Queste storie si intrecciano con un’altra grande leggenda del pallone, Arpad Weisz, protagonista dell’inchiesta di Matteo Marani ‘Dallo scudetto ad Auschwitz’. Ungherese di origine ebraica, Weisz fu il più giovane allenatore di sempre a vincere uno scudetto in Italia, nel ’30 contro l’Inter. Alla guida del Bologna ne conquistò poi altri due, prima di riuscire a imporsi sul Chelsea nel ’37. Ma la partita più dura, fu quella con le leggi razziali. Che gli fecero terminare i suoi giorni, assieme a moglie e figli, nel più terribile dei lagher nazisti.

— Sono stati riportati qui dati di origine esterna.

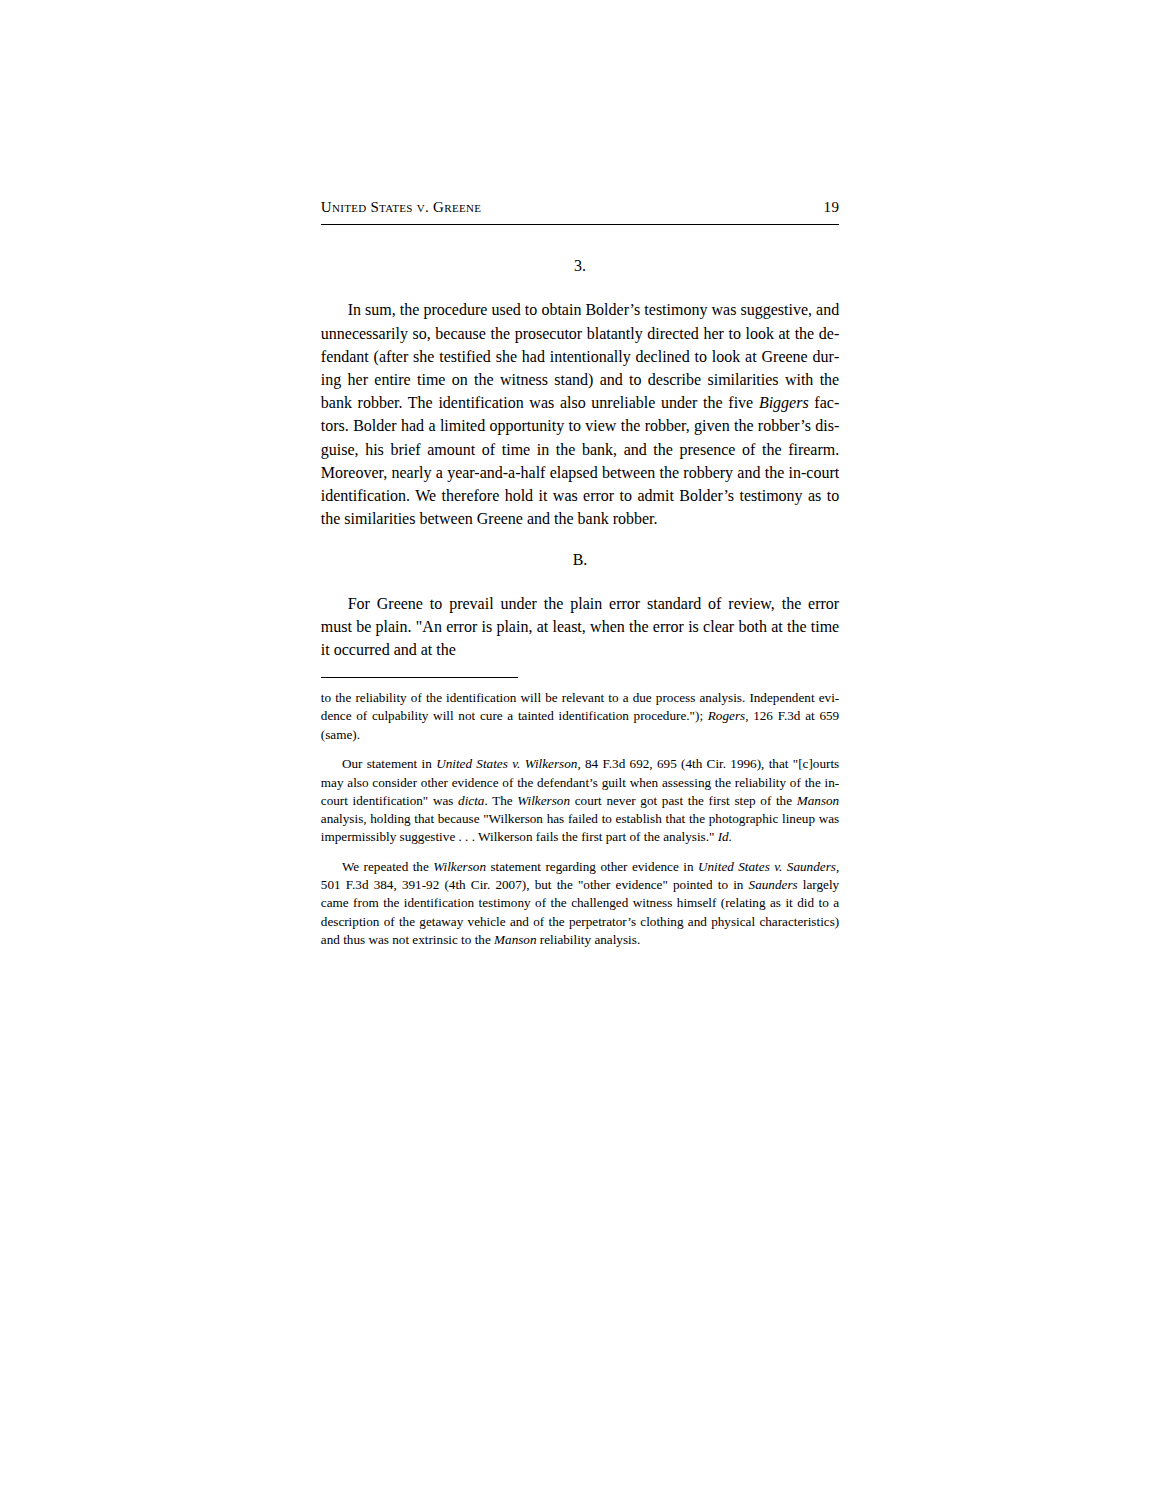United States v. Greene 19
3.
In sum, the procedure used to obtain Bolder’s testimony was suggestive, and unnecessarily so, because the prosecutor blatantly directed her to look at the defendant (after she testified she had intentionally declined to look at Greene during her entire time on the witness stand) and to describe similarities with the bank robber. The identification was also unreliable under the five Biggers factors. Bolder had a limited opportunity to view the robber, given the robber’s disguise, his brief amount of time in the bank, and the presence of the firearm. Moreover, nearly a year-and-a-half elapsed between the robbery and the in-court identification. We therefore hold it was error to admit Bolder’s testimony as to the similarities between Greene and the bank robber.
B.
For Greene to prevail under the plain error standard of review, the error must be plain. "An error is plain, at least, when the error is clear both at the time it occurred and at the
to the reliability of the identification will be relevant to a due process analysis. Independent evidence of culpability will not cure a tainted identification procedure."); Rogers, 126 F.3d at 659 (same).
Our statement in United States v. Wilkerson, 84 F.3d 692, 695 (4th Cir. 1996), that "[c]ourts may also consider other evidence of the defendant’s guilt when assessing the reliability of the in-court identification" was dicta. The Wilkerson court never got past the first step of the Manson analysis, holding that because "Wilkerson has failed to establish that the photographic lineup was impermissibly suggestive . . . Wilkerson fails the first part of the analysis." Id.
We repeated the Wilkerson statement regarding other evidence in United States v. Saunders, 501 F.3d 384, 391-92 (4th Cir. 2007), but the "other evidence" pointed to in Saunders largely came from the identification testimony of the challenged witness himself (relating as it did to a description of the getaway vehicle and of the perpetrator’s clothing and physical characteristics) and thus was not extrinsic to the Manson reliability analysis.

E sebbene il calcio fosse tutto sommato uno ‘sport di regime’, per il quale il fascismo aveva investito molto (“pensare che quando si scendeva in campo si faceva il saluto fascista”), questo non metteva al riparo da ingiurie: “Sacerdoti – per esempio – era un fascista della prima ora – racconta Smulevich – aveva partecipato alla marcia su Roma, ed era in buoni rapporti col duce”. Il ’38, però, lo raggiunge senza pietà come i suoi colleghi: “Viene indicato come capo di una cricca di traffico illecito di denaro in Francia – prosegue l’autore – proprio sugli organi della stampa più visibili dell’epoca, come Il Popolo d’Italia, venendo etichettato come giudeo”.

“Ripensare oggi, nell’epoca del web, delle notizie incessanti, delle curiosità di ogni tipo, a come figure così determinanti siano state cancellate dalla memoria, è impressionante”. E riaffermare l’identità del loro lavoro è un modo “per riuscire a guardare la moltitudine con gli occhi dei singoli”. Per far passare queste storie “dall’oblio al carisma”.